Não há nada como conhecer a realidade dos outros, acrescenta Duarte. «Só vindo aos locais é que conseguimos ter uma perceção mais real sobre o que se passa.» E aquilo que vão levar desta experiência é muito positivo. «Eu já tinha alguns quilómetros de boleias nas pernas e há certas vivências que estão a ser comuns às que já tinha vivido, nomeadamente a de que 99,9 por cento das pessoas são ótimas, são boas pessoas. Estas viagens são abre-olhos nesse sentido. Por outro, é termos noção do privilégio que temos em termos nascido onde nascemos. E quem sabe, vamos ver como vamos no futuro utilizar essa benesse que recebemos.» Ser português também ajuda: «Temos muita sorte em sermos um país neutro, que é bem tratado. Nós nunca somos considerados uma ameaça, basicamente. Então conseguimos ver o lado bom de todos os povos.»

 

Chegar até Ronaldo

A viagem já vai longa e deu para muitas vivências, mas está longe do fim. Para já, eles estão dentro do calendário previsto. O passo seguinte é chegar a Riade. «O objetivo é fazer 450 km amanhã (sexta-feira). Desde que não aconteça assim nada nos próximos dias, estamos bem encaminhados.» Depois, o Qatar. «Se conseguíssemos uma boleia direta de Riade até à fronteira seria perfeito. Mas eu tenho 64 por cento de certeza que ainda vamos ter algumas tramas na fronteira entre a Arábia Saudita e o Qatar, porque aquilo está tudo muito organizado, mas não existe assim tanta informação sobre como chegar lá a pé», diz Duarte.

Já têm bilhetes para o Portugal-Gana, de outra forma nem conseguiriam entrar no país. «Com o bilhete temos o QR Code, que serve como visto», diz Daniel. Mas ainda têm de tratar do alojamento, outra condição para poderem passar a fronteira. «Essa parte temos que discutir, porque estão muito caros os apartamentos e os quartos de hotel. Estamos a tentar decidir quantos dias é que faz sentido ficar, até porque ainda queremos desejar boa sorte ao Ronaldo. Vamos ter que perceber onde é que ele vai estar e então vamos ver…»

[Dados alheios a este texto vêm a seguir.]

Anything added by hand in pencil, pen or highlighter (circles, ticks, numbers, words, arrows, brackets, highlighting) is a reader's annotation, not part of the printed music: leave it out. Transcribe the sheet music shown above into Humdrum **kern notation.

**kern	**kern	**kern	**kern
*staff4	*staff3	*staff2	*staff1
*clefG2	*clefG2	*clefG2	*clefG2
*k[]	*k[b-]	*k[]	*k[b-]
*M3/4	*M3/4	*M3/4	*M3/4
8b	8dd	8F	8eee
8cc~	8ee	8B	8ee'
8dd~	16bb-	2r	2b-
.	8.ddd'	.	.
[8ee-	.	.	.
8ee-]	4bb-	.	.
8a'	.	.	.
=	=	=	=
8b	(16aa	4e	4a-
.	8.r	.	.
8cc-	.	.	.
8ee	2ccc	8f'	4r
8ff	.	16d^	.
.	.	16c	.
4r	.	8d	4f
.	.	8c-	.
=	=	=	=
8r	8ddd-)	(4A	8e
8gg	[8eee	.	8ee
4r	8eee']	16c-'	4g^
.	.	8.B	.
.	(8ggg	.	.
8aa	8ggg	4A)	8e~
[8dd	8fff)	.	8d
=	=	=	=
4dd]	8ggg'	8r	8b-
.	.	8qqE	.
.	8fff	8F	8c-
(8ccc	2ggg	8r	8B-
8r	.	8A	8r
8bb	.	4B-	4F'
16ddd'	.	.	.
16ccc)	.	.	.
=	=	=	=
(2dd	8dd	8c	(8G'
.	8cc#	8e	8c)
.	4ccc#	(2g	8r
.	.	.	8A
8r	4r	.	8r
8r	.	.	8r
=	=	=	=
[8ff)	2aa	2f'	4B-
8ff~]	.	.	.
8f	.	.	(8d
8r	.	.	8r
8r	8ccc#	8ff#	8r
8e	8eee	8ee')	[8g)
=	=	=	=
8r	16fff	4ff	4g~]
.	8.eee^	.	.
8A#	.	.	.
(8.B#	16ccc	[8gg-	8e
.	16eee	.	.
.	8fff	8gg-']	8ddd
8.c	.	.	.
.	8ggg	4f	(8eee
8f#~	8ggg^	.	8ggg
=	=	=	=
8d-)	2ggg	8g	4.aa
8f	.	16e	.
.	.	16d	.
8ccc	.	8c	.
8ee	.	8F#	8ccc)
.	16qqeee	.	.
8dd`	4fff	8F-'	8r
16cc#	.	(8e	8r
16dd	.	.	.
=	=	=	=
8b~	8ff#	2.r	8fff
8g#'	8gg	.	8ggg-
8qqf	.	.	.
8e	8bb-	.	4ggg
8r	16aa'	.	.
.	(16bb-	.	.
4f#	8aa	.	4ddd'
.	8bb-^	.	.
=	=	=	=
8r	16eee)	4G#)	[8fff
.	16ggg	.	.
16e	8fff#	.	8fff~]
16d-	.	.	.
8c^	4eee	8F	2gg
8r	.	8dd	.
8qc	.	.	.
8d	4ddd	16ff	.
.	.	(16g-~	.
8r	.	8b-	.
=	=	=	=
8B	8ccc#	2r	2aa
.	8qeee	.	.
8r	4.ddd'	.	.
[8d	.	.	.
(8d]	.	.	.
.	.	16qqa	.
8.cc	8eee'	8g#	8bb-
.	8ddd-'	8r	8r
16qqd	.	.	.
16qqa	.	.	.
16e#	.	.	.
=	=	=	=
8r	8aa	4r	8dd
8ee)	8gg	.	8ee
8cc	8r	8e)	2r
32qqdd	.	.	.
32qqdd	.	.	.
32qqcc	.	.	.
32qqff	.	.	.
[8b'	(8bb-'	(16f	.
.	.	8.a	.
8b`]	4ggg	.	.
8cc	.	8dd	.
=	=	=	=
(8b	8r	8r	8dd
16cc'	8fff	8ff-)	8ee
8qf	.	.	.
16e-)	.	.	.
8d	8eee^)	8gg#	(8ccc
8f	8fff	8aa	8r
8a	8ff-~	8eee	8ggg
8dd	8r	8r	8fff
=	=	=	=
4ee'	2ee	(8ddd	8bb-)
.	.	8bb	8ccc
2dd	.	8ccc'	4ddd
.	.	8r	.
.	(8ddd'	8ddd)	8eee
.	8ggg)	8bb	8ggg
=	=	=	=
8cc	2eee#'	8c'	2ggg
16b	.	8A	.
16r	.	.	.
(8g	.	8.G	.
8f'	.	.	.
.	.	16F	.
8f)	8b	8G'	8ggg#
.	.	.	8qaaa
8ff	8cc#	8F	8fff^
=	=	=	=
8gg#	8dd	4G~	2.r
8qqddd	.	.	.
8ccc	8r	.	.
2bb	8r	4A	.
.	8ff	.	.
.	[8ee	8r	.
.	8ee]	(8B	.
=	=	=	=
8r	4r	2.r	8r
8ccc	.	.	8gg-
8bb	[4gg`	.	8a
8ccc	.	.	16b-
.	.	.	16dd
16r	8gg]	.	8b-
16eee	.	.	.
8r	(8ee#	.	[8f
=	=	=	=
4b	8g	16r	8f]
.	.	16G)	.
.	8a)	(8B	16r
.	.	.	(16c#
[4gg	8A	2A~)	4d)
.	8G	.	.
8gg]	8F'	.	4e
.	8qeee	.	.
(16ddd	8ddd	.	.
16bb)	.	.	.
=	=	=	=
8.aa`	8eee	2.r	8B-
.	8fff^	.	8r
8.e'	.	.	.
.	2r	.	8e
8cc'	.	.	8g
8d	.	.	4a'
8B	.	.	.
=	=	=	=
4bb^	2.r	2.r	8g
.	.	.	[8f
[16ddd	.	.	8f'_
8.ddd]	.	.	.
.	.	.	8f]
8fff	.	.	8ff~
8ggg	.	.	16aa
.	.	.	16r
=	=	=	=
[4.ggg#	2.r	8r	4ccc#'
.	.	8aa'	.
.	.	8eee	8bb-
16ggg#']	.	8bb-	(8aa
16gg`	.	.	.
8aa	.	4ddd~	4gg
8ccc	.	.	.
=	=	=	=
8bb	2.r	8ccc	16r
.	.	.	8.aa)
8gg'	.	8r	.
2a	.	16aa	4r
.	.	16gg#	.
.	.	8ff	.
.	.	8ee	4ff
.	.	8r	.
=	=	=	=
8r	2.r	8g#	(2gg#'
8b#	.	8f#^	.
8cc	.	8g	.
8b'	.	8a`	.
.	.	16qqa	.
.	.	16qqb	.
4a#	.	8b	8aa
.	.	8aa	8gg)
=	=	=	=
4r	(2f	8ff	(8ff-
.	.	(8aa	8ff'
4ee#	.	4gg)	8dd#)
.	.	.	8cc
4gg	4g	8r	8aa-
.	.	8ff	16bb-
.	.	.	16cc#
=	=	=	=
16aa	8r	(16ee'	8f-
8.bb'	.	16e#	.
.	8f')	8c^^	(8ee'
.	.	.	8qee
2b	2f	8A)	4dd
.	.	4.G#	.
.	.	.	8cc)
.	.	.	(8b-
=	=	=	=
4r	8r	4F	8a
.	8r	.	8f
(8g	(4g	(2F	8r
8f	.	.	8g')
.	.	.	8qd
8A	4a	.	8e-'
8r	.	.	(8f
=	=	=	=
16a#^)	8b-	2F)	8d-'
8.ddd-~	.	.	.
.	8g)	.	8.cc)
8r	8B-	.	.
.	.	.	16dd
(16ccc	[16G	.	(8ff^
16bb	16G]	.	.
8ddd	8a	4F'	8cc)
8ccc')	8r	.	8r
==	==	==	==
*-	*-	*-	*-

A ver como corre. Daniel e Duarte contam que contactaram a Federação portuguesa, que os ajudou no acesso aos bilhetes. Mas garantir que chegam à fala com Ronaldo é outra conversa. «É muito inalcançável. Especialmente nesta altura, em que os jogadores vão estar super concentrados, não podem ter distrações. E quatro rapazes excitados porque querem desejar Boa Sorte ao Ronaldo pode ser o que não precisam neste momento», ri-se Duarte: «Felizmente estamos a ter bastante interesse por parte dos portugueses, muita gente tem acompanhado a aventura, por isso questionamos até se o Cristianinho não viu já uns videozinhos…»

A esperança não morre, como diz Daniel: «Ainda acreditamos que haja alguma maneira de chegarmos lá e dizer que conseguimos pelo menos dizer só: ‘Boa Sorte, Ronaldo.»